On the other hand, the plurality of score lines 24a formed on the inner surface 24 of the lower wall portion have the same pitch as the pitch of each light distribution step 12a located at the lowermost end of the reflecting surface 12, and each light distribution step 12a. It is formed so as to be connected to the boundary line between each other. Thereby, as shown in FIG.
It is possible to enhance the design continuity between the inner surface 24 and the inner surface 24 of the lower wall portion. Note that, instead of forming the score lines 24a on the inner surface 24 of the lower wall portion, it is possible to form the steps for left and right diffusion at the above pitch.

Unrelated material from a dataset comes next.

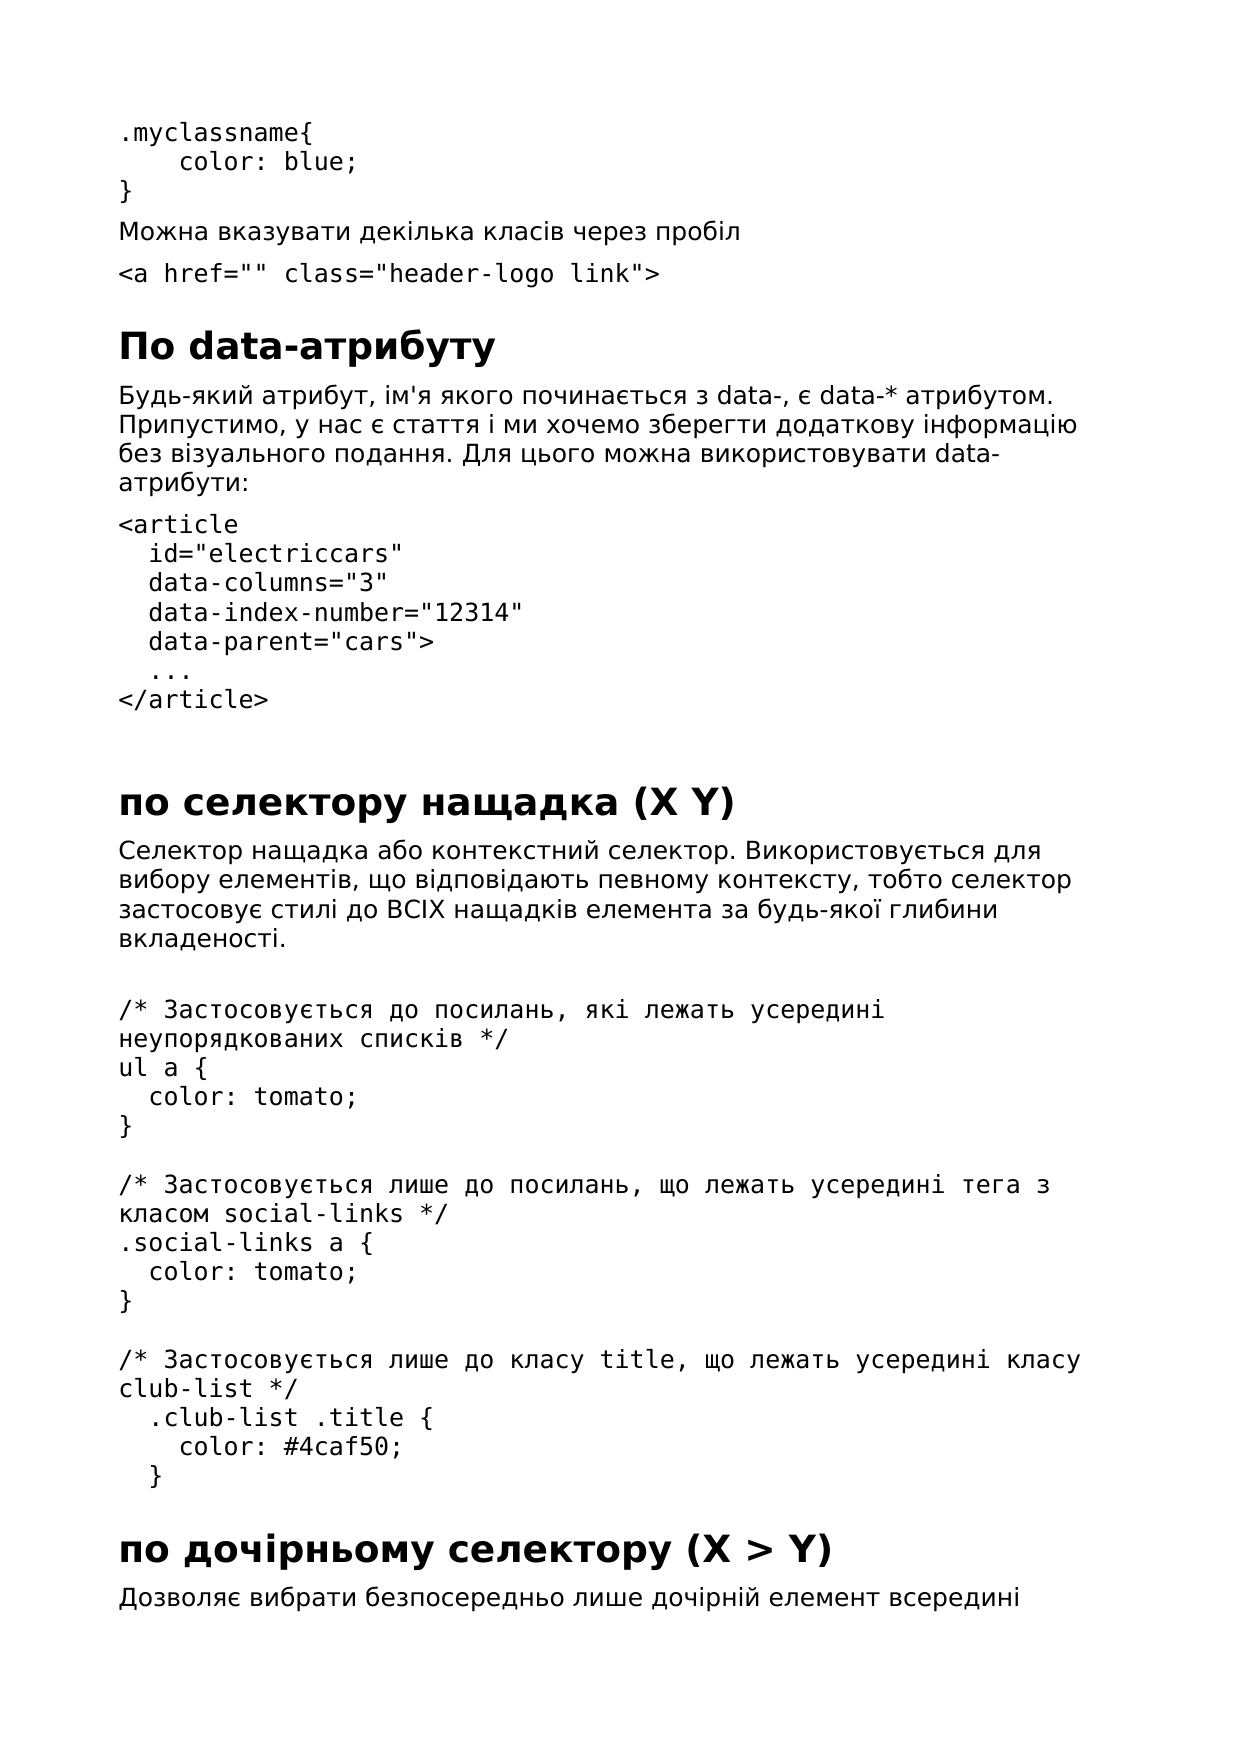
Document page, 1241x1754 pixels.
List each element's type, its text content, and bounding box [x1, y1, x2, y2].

By doing so, not only the effect of design but also the effect of reducing glare can be obtained. You can also get

In each of the above embodiments, the reflecting surface 1 is used.
Although it has been described that each of the light distribution steps 12a constituting 2 is formed of a hyperbolic paraboloid, the present invention is not limited to this, for example, an elliptic paraboloid or a rotation paraboloid. It is also possible to adopt other curved surfaces such as. Here, the "elliptical paraboloid" means a parabola in which a vertical cross section (or a cross section inclined by a predetermined angle from the vertical direction) and a horizontal cross section (or a cross section inclined by a predetermined angle from the horizontal direction) spread toward the front of the lamp. It means an elliptical paraboloid composed of, or a curved surface similar to this.

[Brief description of the drawings]

FIG. 1 is a front view showing a vehicle headlamp according to a first embodiment of the present invention.

FIG. 2 is a perspective view showing a curved surface shape of each light distribution step constituting the reflecting surface of the reflecting mirror of the first embodiment.

FIG. 3 is a front view showing a vehicle headlamp according to a second embodiment of the present invention.

FIG. 4 is a partial sectional view of the reflecting mirror of the second embodiment.

FIG. 5 is an explanatory diagram showing an operation of the second embodiment.

FIG. 6 is a front view showing a vehicle headlamp according to a modified example of the second embodiment.

FIG. 7 is a partial perspective view of the modified example.

FIG. 8 is a perspective view illustrating a conventional example.

[Explanation of symbols]

 10, 10 'Reflective mirror with step (reflector) 10a Valve insertion hole 12 Reflective surface 12a Light distribution step 14 Annular flat surface part (annular surface part) 14' Annular curved surface part (annular surface part) 14a, 14'a Horizontal diffusion step 16 Bulb 18 Sub Light Filament 20 Shade 22 Upper Wall Inner Surface 22a Left / Right Diffusion Step 24 Lower Wall Inner Surface 24a Ruled Line Ax Reflector Optical Axis

Claims (5)

[Claims] 1. A reflecting mirror having a reflecting surface formed by arranging a plurality of light distribution steps, wherein an annular surface portion is provided at a peripheral edge of a bulb insertion hole formed at a rear top portion of the reflecting mirror. A vehicle headlamp, wherein a plurality of horizontal diffusion steps are formed in a predetermined area of the annular surface portion. 2. The vehicle headlamp according to claim 1, wherein the annular surface portion is a paraboloid of revolution having a focal position in the vicinity of a filament of the bulb inserted into the bulb insertion hole. 3. The vehicle headlamp according to claim 1 or 2, wherein the predetermined range includes at least a portion above the bulb insertion hole. 4. The pitch between the horizontal diffusion steps is set to a pitch corresponding to the horizontal pitch between the light distribution steps. Headlights for vehicles listed above. 5. The pitch between the horizontal diffusion steps is set to a pitch which is an integer fraction of the horizontal pitch between the light distribution steps. The vehicle headlights listed.